India is the Big Brother, not very much liked by other smaller brothers in the Region.


India has a centrally planned and controlled economy with a high level of regulation and corruption. Until the government steps aside it will always be poor and never living up to its potential.


Our major export to India: logs, wool and coal. Our major imports from India: medicaments and ICT services

And now our government negotiators want more access to their dairy markets while India is fighting tooth and nail to improve its infrastructure so as to establish itself in the global supply chain for hi-tech manufacturing!


had a laugh yesterday asked a colleague how we would go arranging a FTA for beef exports to india,
he pointed out the irony they have plenty of beef exports which they would be happy to send here
but refuse imports due to the major reglion


We could just trade with Australia instead.

Plenty of roo pee's over there.


In 1980 the Indian and Chinese economies were the same size. Today China is 4 times larger. India continued with protectionism, a planned economy, and communism (the Indian Communist Party was quite large at the State level). China on the other hand adopted a more open economy and lifted millions out of poverty. It is only with Chairman Xi, who is a true communist believer, have we seen signs of the Chinese economy faltering. That's not a coincidence.


talk about rose tinted glasses, the government in china still controls everything, some people made money most are struggling, there has been billions of dollars sent out of china to all around the world mostly in property to protect against the state taking it off them.
china still shuts down imports a drop of a hat on the instructions of its government for political reasons that's not an open economy


I am well aware the evils of the CCP - if you look at my other posts you would clearly see that. However, my point about allowing free-ish enterprise still stands. And your points actually supports what I am saying. In the last few years China has gone backwards in opening up and allowing free enterprise and free people. Hence, the economic and social pressures they are facing. More freedom is the answer to both China and India's woes.

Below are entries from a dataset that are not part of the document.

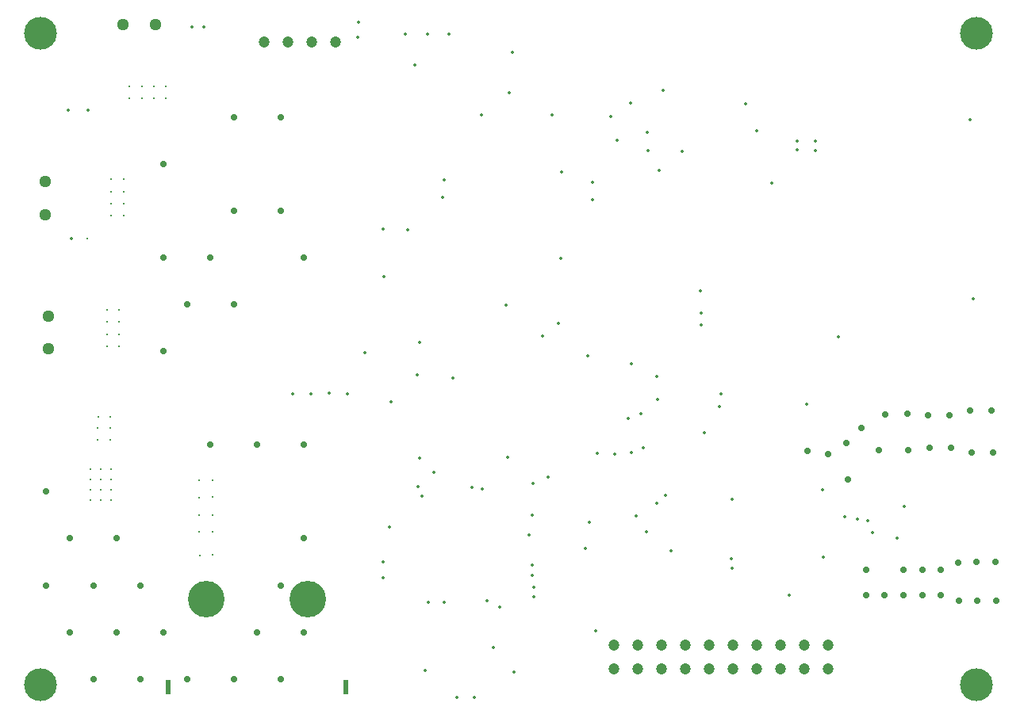
<source format=gbr>
%TF.GenerationSoftware,Altium Limited,Altium Designer,24.10.1 (45)*%
G04 Layer_Color=0*
%FSLAX45Y45*%
%MOMM*%
%TF.SameCoordinates,E1515796-6FB3-4C94-B68D-87BC939BF7D9*%
%TF.FilePolarity,Positive*%
%TF.FileFunction,Plated,1,4,PTH,Drill*%
%TF.Part,Single*%
G01*
G75*
%TA.AperFunction,ComponentDrill*%
%ADD181C,1.20000*%
%ADD182R,0.60000X1.60000*%
%ADD183C,3.90000*%
%TA.AperFunction,OtherDrill,Pad Free-12 (103.9mm,73.6mm)*%
%ADD184C,3.50000*%
%TA.AperFunction,OtherDrill,Pad Free-11 (4mm,73.6mm)*%
%ADD185C,3.50000*%
%TA.AperFunction,OtherDrill,Pad Free-10 (4mm,4mm)*%
%ADD186C,3.50000*%
%TA.AperFunction,OtherDrill,Pad Free-9 (103.9mm,4mm)*%
%ADD187C,3.50000*%
%TA.AperFunction,ComponentDrill*%
%ADD188C,1.29540*%
%ADD189C,1.29540*%
%ADD190C,0.20000*%
%ADD191C,0.20000*%
%TA.AperFunction,ViaDrill,NotFilled*%
%ADD192C,0.71120*%
%ADD193C,0.35000*%
%ADD194C,0.30000*%
%ADD195C,0.25000*%
%ADD196C,0.20000*%
D181*
X8802500Y819000D02*
D03*
X8548500D02*
D03*
X8294500D02*
D03*
X8040500D02*
D03*
X7786500D02*
D03*
X7532500D02*
D03*
X7278500D02*
D03*
X7024500D02*
D03*
X6770500D02*
D03*
X6516500D02*
D03*
Y565000D02*
D03*
X6770500D02*
D03*
X7024500D02*
D03*
X7278500D02*
D03*
X7532500D02*
D03*
X7786500D02*
D03*
X8040500D02*
D03*
X8294500D02*
D03*
X8548500D02*
D03*
X8802500D02*
D03*
X3038000Y7265000D02*
D03*
X3546000D02*
D03*
X2784000D02*
D03*
X3292000D02*
D03*
D182*
X3652500Y375001D02*
D03*
X1762500D02*
D03*
D183*
X3252500Y1315000D02*
D03*
X2162500D02*
D03*
D184*
X10390000Y7360000D02*
D03*
D185*
X400000D02*
D03*
D186*
Y400000D02*
D03*
D187*
X10390000D02*
D03*
D188*
X445000Y5420001D02*
D03*
Y5770521D02*
D03*
X477500Y4337501D02*
D03*
Y3986981D02*
D03*
D189*
X1625520Y7447500D02*
D03*
X1275000D02*
D03*
D190*
X1105000Y4402501D02*
D03*
X1235000D02*
D03*
X1105000Y4272501D02*
D03*
X1235000D02*
D03*
X1105000Y4142501D02*
D03*
X1235000D02*
D03*
X1105000Y4012501D02*
D03*
X1235000D02*
D03*
X1152500Y5797501D02*
D03*
X1282500D02*
D03*
X1152500Y5667501D02*
D03*
X1282500D02*
D03*
X1152500Y5537500D02*
D03*
X1282500D02*
D03*
X1152500Y5407500D02*
D03*
X1282500D02*
D03*
D191*
X1737500Y6790000D02*
D03*
Y6660000D02*
D03*
X1607500Y6790000D02*
D03*
Y6660000D02*
D03*
X1477500Y6790000D02*
D03*
Y6660000D02*
D03*
X1347500Y6790000D02*
D03*
Y6660000D02*
D03*
D192*
X2710000Y960000D02*
D03*
X710000Y1960000D02*
D03*
X2960000Y460000D02*
D03*
X1710000Y4960000D02*
D03*
Y5960000D02*
D03*
X2210000Y2960000D02*
D03*
X2460000Y6460000D02*
D03*
X1460000Y460000D02*
D03*
X2460000Y4460000D02*
D03*
X3210000Y2960000D02*
D03*
X710000Y960000D02*
D03*
X2460000Y460000D02*
D03*
X460000Y2460000D02*
D03*
X3210000Y4960000D02*
D03*
X460000Y1460000D02*
D03*
X1210000Y960000D02*
D03*
Y1960000D02*
D03*
X1960000Y460000D02*
D03*
X2460000Y5460000D02*
D03*
X1710000Y3960000D02*
D03*
X2960000Y1460000D02*
D03*
X2210000Y4960000D02*
D03*
X2960000Y6460000D02*
D03*
X960000Y460000D02*
D03*
X1460000Y1460000D02*
D03*
X1710000Y960000D02*
D03*
X2710000Y2960000D02*
D03*
X1960000Y4460000D02*
D03*
X3210000Y960000D02*
D03*
X960000Y1460000D02*
D03*
X3210000Y1960000D02*
D03*
X2960000Y5460000D02*
D03*
X10590809Y1712819D02*
D03*
X10390809D02*
D03*
X10190935Y1705717D02*
D03*
X10009264Y1622076D02*
D03*
X9809264D02*
D03*
X9609264D02*
D03*
X9209264Y1622067D02*
D03*
X9208138Y1357935D02*
D03*
X9408138Y1357924D02*
D03*
X9608138D02*
D03*
X9808138D02*
D03*
X10008138D02*
D03*
X10198376Y1296201D02*
D03*
X10398335Y1292181D02*
D03*
X10598335D02*
D03*
X9155564Y3142373D02*
D03*
X8996107Y2980810D02*
D03*
X8805382Y2857713D02*
D03*
X8582146Y2898876D02*
D03*
X9019300Y2588698D02*
D03*
X9342364Y2907661D02*
D03*
X9413324Y3288207D02*
D03*
X10548270Y3323936D02*
D03*
X10321270D02*
D03*
X10099790Y3274180D02*
D03*
X9872790D02*
D03*
X9646486Y3291936D02*
D03*
X9662082Y2908064D02*
D03*
X9888386Y2925820D02*
D03*
X10115386D02*
D03*
X10336866Y2876064D02*
D03*
X10563866D02*
D03*
D193*
X4124377Y2085000D02*
D03*
X7250000Y6097500D02*
D03*
X6550000Y6215000D02*
D03*
X7042500Y6747500D02*
D03*
X6480000Y6472500D02*
D03*
X6695000Y6612500D02*
D03*
X7000000Y5890000D02*
D03*
X6885000Y6105000D02*
D03*
X6872500Y6295000D02*
D03*
X5235000Y795000D02*
D03*
X4500000Y550000D02*
D03*
X5450000Y532500D02*
D03*
X5027500Y262500D02*
D03*
X4840000D02*
D03*
X4472500Y2410000D02*
D03*
X4425000Y2512500D02*
D03*
X5162500Y1292500D02*
D03*
X9617500Y2300000D02*
D03*
X9117500Y2170000D02*
D03*
X9537500Y1965000D02*
D03*
X9227500Y2152500D02*
D03*
X9275000Y2022500D02*
D03*
X8752500Y1765000D02*
D03*
X8977500Y2190000D02*
D03*
X8747500Y2477500D02*
D03*
X8390000Y1355000D02*
D03*
X7482500Y3090000D02*
D03*
X8575000Y3392500D02*
D03*
X6972500Y3687500D02*
D03*
X7640000Y3370000D02*
D03*
X7660000Y3502500D02*
D03*
X6252500Y2132500D02*
D03*
X6705000Y3825000D02*
D03*
X6242500Y3910000D02*
D03*
X7780000Y2382500D02*
D03*
X6865000Y2030000D02*
D03*
X6752500Y2200000D02*
D03*
X7070000Y2422500D02*
D03*
X6975000Y2340000D02*
D03*
X6832500Y2932500D02*
D03*
X6700000Y2880000D02*
D03*
X5652500Y2545000D02*
D03*
X5812500Y2615000D02*
D03*
X6982500Y3445000D02*
D03*
X6803030Y3291970D02*
D03*
X6670000Y3240000D02*
D03*
X6525105Y2859895D02*
D03*
X6340852Y2866648D02*
D03*
X5757500Y4120000D02*
D03*
X5927500Y4257500D02*
D03*
X5367500Y4455000D02*
D03*
X5615000Y1995000D02*
D03*
X5387500Y2827500D02*
D03*
X4440000Y2817500D02*
D03*
X6210000Y1850000D02*
D03*
X10350000Y4520000D02*
D03*
X10322500Y6437500D02*
D03*
X8665000Y6105000D02*
D03*
X8470000Y6110000D02*
D03*
X8670000Y6205000D02*
D03*
X8472500D02*
D03*
X8205000Y5757500D02*
D03*
X8910000Y4117500D02*
D03*
X7442500Y4602500D02*
D03*
X7450000Y4237500D02*
D03*
Y4365000D02*
D03*
X6290000Y5767500D02*
D03*
Y5577500D02*
D03*
X8042500Y6315000D02*
D03*
X7920000Y6600000D02*
D03*
X5960000Y5872500D02*
D03*
X5950000Y4950000D02*
D03*
X7127500Y1827500D02*
D03*
X7777500Y1645000D02*
D03*
X7775000Y1745000D02*
D03*
X6325000Y977500D02*
D03*
X5660000Y1335000D02*
D03*
X5665000Y1440000D02*
D03*
X5645000Y1570000D02*
D03*
X5647500Y1677500D02*
D03*
X5300000Y1230000D02*
D03*
X5002500Y2502500D02*
D03*
X4140000Y3420000D02*
D03*
X5857500Y6482500D02*
D03*
X5102500Y6487500D02*
D03*
X4052500Y1710000D02*
D03*
X4055000Y1542500D02*
D03*
X4600000Y2670000D02*
D03*
X5114590Y2489590D02*
D03*
X5647500Y2212500D02*
D03*
X4802500Y3672500D02*
D03*
X4415000Y3705000D02*
D03*
X4707500Y1280000D02*
D03*
X4535000D02*
D03*
X4055000Y5262500D02*
D03*
X4705000Y5787500D02*
D03*
X4692500Y5607500D02*
D03*
X4395000Y7022500D02*
D03*
X5397500Y6720000D02*
D03*
X3785000Y7312500D02*
D03*
X3787500Y7475000D02*
D03*
X4760000Y7352500D02*
D03*
X4527500Y7350000D02*
D03*
X4292500Y7352500D02*
D03*
X5437500Y7152500D02*
D03*
X4315000Y5255000D02*
D03*
X4065000Y4757500D02*
D03*
X4445000Y4057500D02*
D03*
X3860000Y3942500D02*
D03*
X3675000Y3505000D02*
D03*
X3477500Y3512500D02*
D03*
X3285000Y3502500D02*
D03*
X3090000D02*
D03*
X2142500Y7425000D02*
D03*
X2012500D02*
D03*
X690000Y6532500D02*
D03*
X905000D02*
D03*
X730000Y5167500D02*
D03*
D194*
X900000Y5165000D02*
D03*
X2230000Y2582500D02*
D03*
Y2402500D02*
D03*
Y2212500D02*
D03*
X2232500Y2035000D02*
D03*
X2235000Y1782500D02*
D03*
X2095000Y1780000D02*
D03*
X2092500Y2032500D02*
D03*
X2090000Y2210000D02*
D03*
Y2400000D02*
D03*
Y2580000D02*
D03*
D195*
X1005000Y3015000D02*
D03*
X1007500Y3137500D02*
D03*
X1012500Y3257500D02*
D03*
X1142500Y3015000D02*
D03*
Y3137500D02*
D03*
X1145000Y3260000D02*
D03*
D196*
X1147500Y2369500D02*
D03*
X1037500D02*
D03*
X927500D02*
D03*
X1147500Y2479500D02*
D03*
X1037500D02*
D03*
X927500D02*
D03*
X1147500Y2589500D02*
D03*
X1037500D02*
D03*
X927500D02*
D03*
X1147500Y2699500D02*
D03*
X1037500D02*
D03*
X927500D02*
D03*
%TF.MD5,6cda2e872188c06af5830313350b8be8*%
M02*

</source>
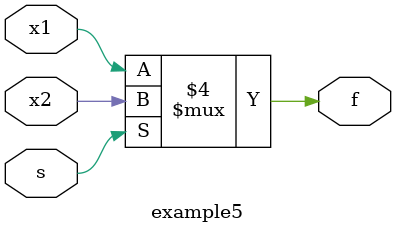
<source format=v>
module example5 (input x1, x2, s, output reg f);

	always @(x1, x2, s)
		if (s == 0)
			f = x1;
		else
			f = x2;

endmodule
</source>
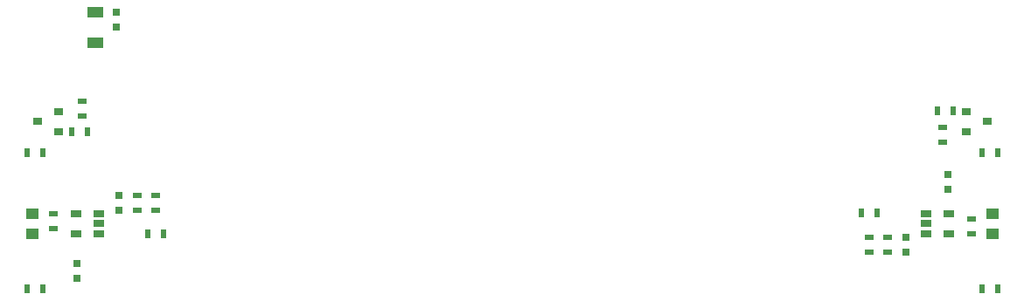
<source format=gbr>
G04 #@! TF.FileFunction,Paste,Top*
%FSLAX46Y46*%
G04 Gerber Fmt 4.6, Leading zero omitted, Abs format (unit mm)*
G04 Created by KiCad (PCBNEW 4.0.7) date 04/02/18 06:38:37*
%MOMM*%
%LPD*%
G01*
G04 APERTURE LIST*
%ADD10C,0.150000*%
%ADD11R,0.750000X0.800000*%
%ADD12R,1.600000X1.000000*%
%ADD13R,0.900000X0.800000*%
%ADD14R,1.250000X1.000000*%
%ADD15R,0.500000X0.900000*%
%ADD16R,0.900000X0.500000*%
%ADD17R,1.060000X0.650000*%
G04 APERTURE END LIST*
D10*
D11*
X45212000Y-40882000D03*
X45212000Y-39382000D03*
D12*
X43180000Y-39394000D03*
X43180000Y-42394000D03*
D13*
X39608000Y-50988000D03*
X39608000Y-49088000D03*
X37608000Y-50038000D03*
D11*
X45466000Y-57162000D03*
X45466000Y-58662000D03*
D14*
X37084000Y-60944000D03*
X37084000Y-58944000D03*
D11*
X121666000Y-62726000D03*
X121666000Y-61226000D03*
D14*
X130048000Y-58944000D03*
X130048000Y-60944000D03*
D15*
X48272000Y-60960000D03*
X49772000Y-60960000D03*
X118860000Y-58928000D03*
X117360000Y-58928000D03*
D16*
X47244000Y-58662000D03*
X47244000Y-57162000D03*
D15*
X42406000Y-51054000D03*
X40906000Y-51054000D03*
D16*
X49022000Y-58662000D03*
X49022000Y-57162000D03*
D15*
X36588000Y-53086000D03*
X38088000Y-53086000D03*
D16*
X39116000Y-58940000D03*
X39116000Y-60440000D03*
D15*
X36588000Y-66294000D03*
X38088000Y-66294000D03*
X130544000Y-53086000D03*
X129044000Y-53086000D03*
X130544000Y-66294000D03*
X129044000Y-66294000D03*
D16*
X119888000Y-61226000D03*
X119888000Y-62726000D03*
X118110000Y-61226000D03*
X118110000Y-62726000D03*
X128016000Y-60948000D03*
X128016000Y-59448000D03*
D17*
X43518000Y-60894000D03*
X43518000Y-59944000D03*
X43518000Y-58994000D03*
X41318000Y-58994000D03*
X41318000Y-60894000D03*
X123614000Y-58994000D03*
X123614000Y-59944000D03*
X123614000Y-60894000D03*
X125814000Y-60894000D03*
X125814000Y-58994000D03*
D16*
X41910000Y-49518000D03*
X41910000Y-48018000D03*
D13*
X127524000Y-49088000D03*
X127524000Y-50988000D03*
X129524000Y-50038000D03*
D16*
X125222000Y-50558000D03*
X125222000Y-52058000D03*
D15*
X126226000Y-49022000D03*
X124726000Y-49022000D03*
D11*
X41402000Y-65266000D03*
X41402000Y-63766000D03*
X125730000Y-55130000D03*
X125730000Y-56630000D03*
M02*

</source>
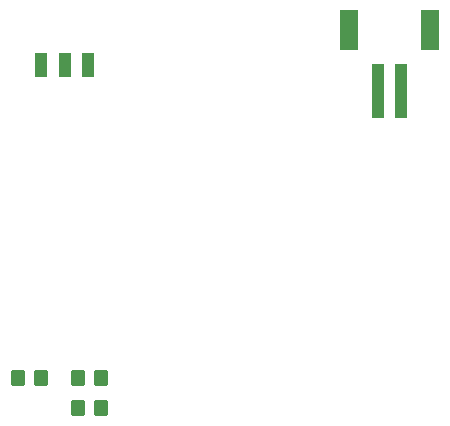
<source format=gbr>
%TF.GenerationSoftware,KiCad,Pcbnew,(6.0.7-1)-1*%
%TF.CreationDate,2022-11-11T20:36:14-08:00*%
%TF.ProjectId,KamiPCBv4,4b616d69-5043-4427-9634-2e6b69636164,rev?*%
%TF.SameCoordinates,Original*%
%TF.FileFunction,Paste,Top*%
%TF.FilePolarity,Positive*%
%FSLAX46Y46*%
G04 Gerber Fmt 4.6, Leading zero omitted, Abs format (unit mm)*
G04 Created by KiCad (PCBNEW (6.0.7-1)-1) date 2022-11-11 20:36:14*
%MOMM*%
%LPD*%
G01*
G04 APERTURE LIST*
G04 Aperture macros list*
%AMRoundRect*
0 Rectangle with rounded corners*
0 $1 Rounding radius*
0 $2 $3 $4 $5 $6 $7 $8 $9 X,Y pos of 4 corners*
0 Add a 4 corners polygon primitive as box body*
4,1,4,$2,$3,$4,$5,$6,$7,$8,$9,$2,$3,0*
0 Add four circle primitives for the rounded corners*
1,1,$1+$1,$2,$3*
1,1,$1+$1,$4,$5*
1,1,$1+$1,$6,$7*
1,1,$1+$1,$8,$9*
0 Add four rect primitives between the rounded corners*
20,1,$1+$1,$2,$3,$4,$5,0*
20,1,$1+$1,$4,$5,$6,$7,0*
20,1,$1+$1,$6,$7,$8,$9,0*
20,1,$1+$1,$8,$9,$2,$3,0*%
G04 Aperture macros list end*
%ADD10R,1.600000X3.400000*%
%ADD11R,1.000000X4.600000*%
%ADD12RoundRect,0.250000X-0.350000X-0.450000X0.350000X-0.450000X0.350000X0.450000X-0.350000X0.450000X0*%
%ADD13R,1.000000X2.000000*%
G04 APERTURE END LIST*
D10*
%TO.C,X1*%
X158340000Y-82320000D03*
X151540000Y-82320000D03*
D11*
X153940000Y-87520000D03*
X155940000Y-87520000D03*
%TD*%
D12*
%TO.C,*%
X125460000Y-111760000D03*
X123460000Y-111760000D03*
%TD*%
%TO.C,*%
X128540000Y-111760000D03*
X130540000Y-111760000D03*
%TD*%
D13*
%TO.C,*%
X127415000Y-85280000D03*
X125415000Y-85280000D03*
X129415000Y-85280000D03*
%TD*%
D12*
%TO.C,*%
X128540000Y-114300000D03*
X130540000Y-114300000D03*
%TD*%
M02*

</source>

Balancing India's diverse population, with many active linguistically separate provinces/states with a unified approach, plan, execution, especially in a democratic set up, is a huge challenge. India has done that fairly well, at the cost of some growth. Growth without proper distribution leads to inequality, which is also a developing problem bin India.
Their main error was not pushing for education more intensively, after independence. That still persists.